There were entire neighborhoods, long suburban streets, where we were the only people. Block after block of an empty, eerie silence coming from the buildings and the overgrown lawns, touched only by the steady explanations from Lance as to what had once been here, what little was now left, and what was happening behind the scenes to remake the area into a very, very different type of city.

It was 41 weeks after eighty percent of New Orleans had been flooded, since Ninety percent of the residents of southeast Louisiana had been evacuated. 41 weeks and so little had been done other than to pile high the trash along the roads and to force open all the doors and windows, inviting in what little hope there was to be found.

There were some people fighting, however. Despite the odds we did see the occasional group of people working together on a house, working to make it livable again, working to rebuild a home. We would see only one or two in a ten minute stretch of driving, making their nearest neighbors a long way away. They were still going to be lacking clean water and electricity, but they were going to have their homes back.

I took my photos back home with me and posted them online, sharing them and my stories of being in New Orleans with my friends around the world.
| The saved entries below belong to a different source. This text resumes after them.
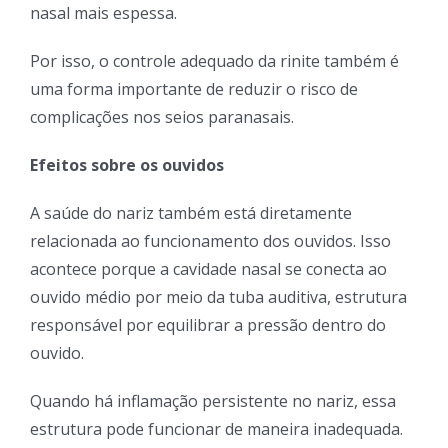
nasal mais espessa.
Por isso, o controle adequado da rinite também é
uma forma importante de reduzir o risco de
complicações nos seios paranasais.
Efeitos sobre os ouvidos
A saúde do nariz também está diretamente
relacionada ao funcionamento dos ouvidos. Isso
acontece porque a cavidade nasal se conecta ao
ouvido médio por meio da tuba auditiva, estrutura
responsável por equilibrar a pressão dentro do
ouvido.
Quando há inflamação persistente no nariz, essa
estrutura pode funcionar de maneira inadequada.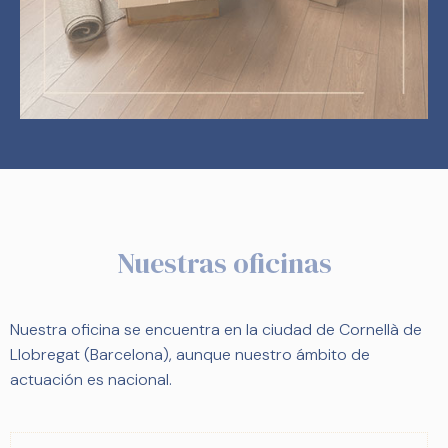
Nuestras oficinas
Nuestra oficina se encuentra en la ciudad de Cornellà de
Llobregat (Barcelona), aunque nuestro ámbito de
actuación es nacional.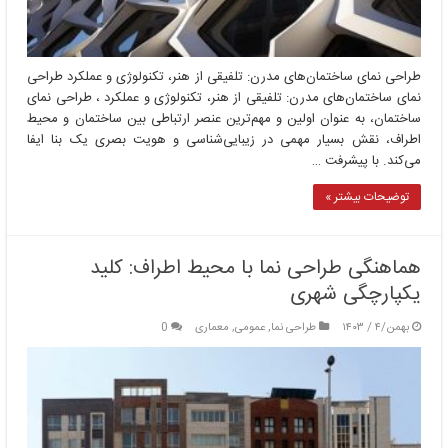
طراحی نمای ساختمان‌های مدرن: تلفیقی از هنر، تکنولوژی و عملکرد طراحی
نمای ساختمان‌های مدرن: تلفیقی از هنر، تکنولوژی و عملکرد ، طراحی نمای
ساختمان، به عنوان اولین و مهم‌ترین عنصر ارتباطی بین ساختمان و محیط
اطراف، نقش بسیار مهمی در زیبایی‌شناسی و هویت بصری یک بنا ایفا
می‌کند. با پیشرفت …
توضیحات بیشتر »
هماهنگی طراحی نما با محیط اطراف: کلید
یکپارچگی شهری
بهمن/۴ / ۱۴۰۳
طراحی نما
,
عمومی
,
معماری
0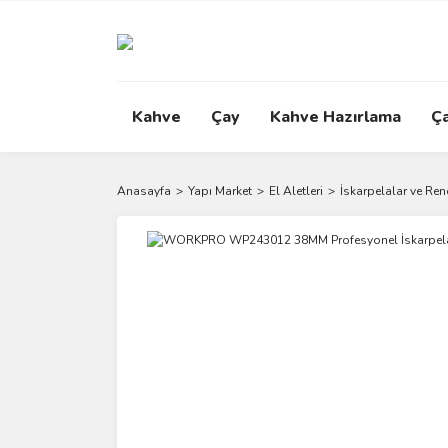
Kahve
Çay
Kahve Hazırlama
Ç
Anasayfa
Yapı Market
El Aletleri
İskarpelalar ve Ren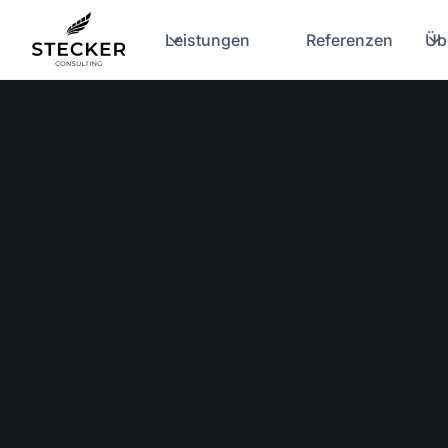
Leistungen
Referenzen
Üb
I don’t believe my meager efforts made any great changes to the city, but I felt it was important to show people what nature can do to a city and how the failures of government can compound the ruin. There is really very little that separates any of us, wherever we are, from the people of New Orleans. Sections of New Orleans were wiped out by a hurricane that hit three years ago today, but the same sort of disaster could strike any city in any one of a number of different events: fire, gas explosions, a virulent virus… The lessons of Katrina are not that we must be prepared the next time another hurricane threatens the Gulf region, but that we must recognize and own our connections to one another, that we must never allow any city, any community, to suffer alone like that ever again.

On my last night in New Orleans I walked down Canal Street to take more pictures of the city streets and to have a midnight plate of beignets at The Café Du Monde. This bronze statue was outside a store’s doors, safeguarded by a metal pull-down gate. She struck me as an angel, trapped behind a locked fence. Imprisoned by something not of her own making she was unable to escape and could only look down at the city and the people around her with a tear in her eye.

As Hurricane Gustav appears to be taking aim at the Gulf region again, our thoughts and prayers are with the city and it’s residents. And to our friends at the LSU Press, stay safe.